Date of Award

Spring 2014

Document Type

Dissertation

Degree Name

Doctor of Philosophy (PhD)

Department

Theology

First Advisor

Golitzin, Alexander

Second Advisor

Dempsey, Deirdre

Third Advisor

Barnes, Michel R.

Abstract

This dissertation looks at the scriptural images of angel and temple, as they occur in key works by John Damascene: on the Heresies, chapter 100 "On the Ishmaelites;" Three Treatises on the Divine Images, and on the Orthodox Faith. Angelic and temple imagery forms an important core which holds together liturgy, ascesis, and theophany. These types of images constitute a consistent mode for understanding theology and anthropology. As part of revelation, they are important in the early Islamic context. Angel and temple imagery were used by John Damascene to push back against Islamic revelation claims and Islamic challenges to the centrality of these images from an older, more developed and ascetic way of dealing with the imagery of Jewish and Christian revelation. As such, John Damascene must argue in a way which reinforces both the biblical images and the sense of the hermeneutic propriety of worshipping Christ through images and other sacramental means. Christ himself as divine, and God expressed in his Will creating and provident, is defended by the claim for the Image within the Trinity.

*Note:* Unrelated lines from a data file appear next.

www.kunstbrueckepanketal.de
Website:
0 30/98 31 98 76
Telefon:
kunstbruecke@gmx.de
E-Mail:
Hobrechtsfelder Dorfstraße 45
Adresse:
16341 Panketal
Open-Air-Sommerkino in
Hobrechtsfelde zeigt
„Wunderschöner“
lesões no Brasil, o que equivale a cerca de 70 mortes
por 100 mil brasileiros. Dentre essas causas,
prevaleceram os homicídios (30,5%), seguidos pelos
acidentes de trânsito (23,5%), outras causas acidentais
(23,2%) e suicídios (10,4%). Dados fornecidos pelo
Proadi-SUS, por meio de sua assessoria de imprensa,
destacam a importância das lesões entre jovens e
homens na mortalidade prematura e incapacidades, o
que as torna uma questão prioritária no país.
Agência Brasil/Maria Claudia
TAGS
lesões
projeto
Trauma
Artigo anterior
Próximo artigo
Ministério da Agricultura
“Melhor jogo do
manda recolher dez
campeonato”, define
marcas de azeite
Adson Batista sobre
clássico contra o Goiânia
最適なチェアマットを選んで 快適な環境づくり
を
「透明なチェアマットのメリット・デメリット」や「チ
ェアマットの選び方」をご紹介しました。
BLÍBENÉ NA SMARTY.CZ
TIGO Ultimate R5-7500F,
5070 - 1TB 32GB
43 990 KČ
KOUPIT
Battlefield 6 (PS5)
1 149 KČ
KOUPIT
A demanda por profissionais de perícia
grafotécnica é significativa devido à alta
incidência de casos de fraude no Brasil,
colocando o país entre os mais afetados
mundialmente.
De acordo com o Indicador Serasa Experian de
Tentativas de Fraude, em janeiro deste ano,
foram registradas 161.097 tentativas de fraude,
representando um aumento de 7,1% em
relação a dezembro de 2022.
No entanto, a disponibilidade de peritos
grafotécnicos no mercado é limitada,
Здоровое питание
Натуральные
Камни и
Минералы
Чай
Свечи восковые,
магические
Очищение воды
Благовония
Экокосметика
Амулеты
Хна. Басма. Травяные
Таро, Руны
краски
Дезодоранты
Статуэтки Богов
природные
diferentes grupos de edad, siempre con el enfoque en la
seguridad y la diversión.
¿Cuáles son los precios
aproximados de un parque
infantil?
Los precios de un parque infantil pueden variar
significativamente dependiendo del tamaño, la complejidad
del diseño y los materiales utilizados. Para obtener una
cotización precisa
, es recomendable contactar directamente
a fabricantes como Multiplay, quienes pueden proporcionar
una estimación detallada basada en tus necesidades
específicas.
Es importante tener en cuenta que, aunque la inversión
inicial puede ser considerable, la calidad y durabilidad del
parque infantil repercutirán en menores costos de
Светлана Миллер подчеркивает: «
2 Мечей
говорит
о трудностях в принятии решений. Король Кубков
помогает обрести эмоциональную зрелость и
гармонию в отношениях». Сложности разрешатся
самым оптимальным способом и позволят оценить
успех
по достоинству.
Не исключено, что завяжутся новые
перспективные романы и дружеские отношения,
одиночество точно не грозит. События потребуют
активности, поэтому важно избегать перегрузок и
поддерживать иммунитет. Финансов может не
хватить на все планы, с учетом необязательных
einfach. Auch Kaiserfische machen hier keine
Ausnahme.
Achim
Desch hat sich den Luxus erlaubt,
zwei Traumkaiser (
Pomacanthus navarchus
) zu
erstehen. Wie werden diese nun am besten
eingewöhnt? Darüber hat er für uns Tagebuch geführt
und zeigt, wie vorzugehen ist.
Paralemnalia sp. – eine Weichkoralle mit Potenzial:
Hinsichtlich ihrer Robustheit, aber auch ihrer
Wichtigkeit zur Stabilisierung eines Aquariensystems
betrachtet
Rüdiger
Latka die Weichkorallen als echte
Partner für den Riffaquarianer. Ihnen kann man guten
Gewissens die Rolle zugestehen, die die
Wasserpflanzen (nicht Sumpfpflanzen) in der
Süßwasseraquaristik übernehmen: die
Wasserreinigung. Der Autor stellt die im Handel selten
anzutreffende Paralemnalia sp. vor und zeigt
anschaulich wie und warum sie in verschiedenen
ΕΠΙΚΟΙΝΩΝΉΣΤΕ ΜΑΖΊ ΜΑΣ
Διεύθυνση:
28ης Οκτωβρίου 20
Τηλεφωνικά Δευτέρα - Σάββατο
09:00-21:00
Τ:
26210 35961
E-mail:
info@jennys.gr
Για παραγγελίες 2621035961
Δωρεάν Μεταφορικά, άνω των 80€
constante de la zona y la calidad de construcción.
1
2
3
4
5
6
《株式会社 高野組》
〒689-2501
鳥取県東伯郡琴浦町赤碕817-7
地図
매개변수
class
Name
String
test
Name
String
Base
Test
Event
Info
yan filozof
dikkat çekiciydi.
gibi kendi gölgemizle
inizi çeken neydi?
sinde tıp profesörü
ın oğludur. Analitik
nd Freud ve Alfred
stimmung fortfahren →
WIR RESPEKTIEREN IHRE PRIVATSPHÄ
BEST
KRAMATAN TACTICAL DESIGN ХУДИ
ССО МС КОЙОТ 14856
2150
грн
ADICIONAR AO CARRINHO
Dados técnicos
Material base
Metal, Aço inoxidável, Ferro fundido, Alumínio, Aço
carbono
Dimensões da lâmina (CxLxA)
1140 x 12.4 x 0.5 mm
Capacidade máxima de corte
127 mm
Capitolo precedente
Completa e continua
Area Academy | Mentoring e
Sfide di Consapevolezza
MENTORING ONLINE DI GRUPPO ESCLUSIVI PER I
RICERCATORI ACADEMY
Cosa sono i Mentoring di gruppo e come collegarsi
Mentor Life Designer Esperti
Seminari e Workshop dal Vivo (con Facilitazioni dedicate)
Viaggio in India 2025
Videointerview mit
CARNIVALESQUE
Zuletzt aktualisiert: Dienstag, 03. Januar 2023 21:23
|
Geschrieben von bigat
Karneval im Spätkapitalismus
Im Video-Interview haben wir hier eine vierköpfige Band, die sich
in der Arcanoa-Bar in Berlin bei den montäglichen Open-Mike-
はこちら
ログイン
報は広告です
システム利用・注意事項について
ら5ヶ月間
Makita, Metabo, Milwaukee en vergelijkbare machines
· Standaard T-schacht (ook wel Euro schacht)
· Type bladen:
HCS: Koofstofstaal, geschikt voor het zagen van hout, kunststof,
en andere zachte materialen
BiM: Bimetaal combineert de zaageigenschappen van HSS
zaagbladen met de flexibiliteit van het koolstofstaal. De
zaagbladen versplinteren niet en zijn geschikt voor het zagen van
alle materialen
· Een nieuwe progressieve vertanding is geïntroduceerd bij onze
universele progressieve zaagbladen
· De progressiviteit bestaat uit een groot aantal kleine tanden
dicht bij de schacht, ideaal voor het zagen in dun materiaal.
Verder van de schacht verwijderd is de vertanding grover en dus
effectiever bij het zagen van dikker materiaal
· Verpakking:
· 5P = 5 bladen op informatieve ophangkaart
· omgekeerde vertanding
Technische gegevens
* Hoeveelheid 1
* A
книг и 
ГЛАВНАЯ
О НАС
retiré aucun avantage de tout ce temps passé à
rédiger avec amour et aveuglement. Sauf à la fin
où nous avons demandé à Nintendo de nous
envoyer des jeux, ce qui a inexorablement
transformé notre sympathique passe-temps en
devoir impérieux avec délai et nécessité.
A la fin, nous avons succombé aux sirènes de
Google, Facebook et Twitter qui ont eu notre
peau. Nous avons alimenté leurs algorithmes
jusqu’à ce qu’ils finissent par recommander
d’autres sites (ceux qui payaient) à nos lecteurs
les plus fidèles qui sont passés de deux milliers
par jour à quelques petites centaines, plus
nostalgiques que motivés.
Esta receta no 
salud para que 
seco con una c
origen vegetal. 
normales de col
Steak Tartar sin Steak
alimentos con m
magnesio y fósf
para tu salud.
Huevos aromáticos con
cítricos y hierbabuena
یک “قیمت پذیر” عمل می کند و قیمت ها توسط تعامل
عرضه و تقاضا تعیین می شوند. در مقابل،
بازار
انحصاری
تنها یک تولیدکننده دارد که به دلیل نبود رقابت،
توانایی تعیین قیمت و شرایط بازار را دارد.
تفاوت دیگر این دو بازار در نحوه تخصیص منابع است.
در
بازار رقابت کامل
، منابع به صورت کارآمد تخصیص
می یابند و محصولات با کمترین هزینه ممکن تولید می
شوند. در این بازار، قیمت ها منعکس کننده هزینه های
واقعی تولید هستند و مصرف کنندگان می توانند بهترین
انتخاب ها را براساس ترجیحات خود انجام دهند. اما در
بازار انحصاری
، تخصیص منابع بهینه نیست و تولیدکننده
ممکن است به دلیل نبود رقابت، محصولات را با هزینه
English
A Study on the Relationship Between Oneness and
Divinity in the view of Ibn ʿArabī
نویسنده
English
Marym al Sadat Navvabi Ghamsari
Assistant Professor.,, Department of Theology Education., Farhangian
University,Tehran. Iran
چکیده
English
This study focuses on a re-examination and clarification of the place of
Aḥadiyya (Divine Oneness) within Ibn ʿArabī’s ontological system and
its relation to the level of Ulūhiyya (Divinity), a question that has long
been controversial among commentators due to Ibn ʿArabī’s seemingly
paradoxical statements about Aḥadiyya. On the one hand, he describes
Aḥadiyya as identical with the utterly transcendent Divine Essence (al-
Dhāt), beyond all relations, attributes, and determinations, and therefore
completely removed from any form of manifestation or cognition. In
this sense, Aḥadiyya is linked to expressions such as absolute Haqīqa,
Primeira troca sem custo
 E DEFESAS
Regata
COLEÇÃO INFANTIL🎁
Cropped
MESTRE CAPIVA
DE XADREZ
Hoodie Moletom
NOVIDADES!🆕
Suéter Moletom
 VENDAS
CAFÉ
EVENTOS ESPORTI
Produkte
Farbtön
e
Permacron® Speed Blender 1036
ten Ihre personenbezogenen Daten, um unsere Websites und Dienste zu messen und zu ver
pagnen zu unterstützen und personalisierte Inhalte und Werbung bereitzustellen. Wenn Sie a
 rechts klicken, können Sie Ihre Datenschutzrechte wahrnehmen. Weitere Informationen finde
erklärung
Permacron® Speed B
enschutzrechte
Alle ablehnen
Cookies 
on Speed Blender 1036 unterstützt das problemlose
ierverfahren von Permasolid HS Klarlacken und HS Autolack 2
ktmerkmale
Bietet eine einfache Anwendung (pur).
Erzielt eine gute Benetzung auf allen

In the context of both Islamic and Iconoclastic claims to a better understanding of Divine Law, either through Quran or Old Testament, John Damascene consistently tries to show Christian belief and practice as adhering to the Law as properly understood in Christ. In doing so, he ends up more powerfully affirming matter, sense (especially vision), and the body.

As regards the body, John Damascene consistently moves in the direction of asserting something bodily about God, definitely proclaiming angels as in some sense bodily and focusing on the theological import of Christ's incarnate enthronement and theophany. For John Damascene, both angel and temple work in tandem as icons, meeting places, and accompaniment of theophany for the Christian. These images help to emphasize human refinement and purification through ascesis and virtue, understood as movement to greater vision and participation in the place of God's appearance and human exaltation, in Christ.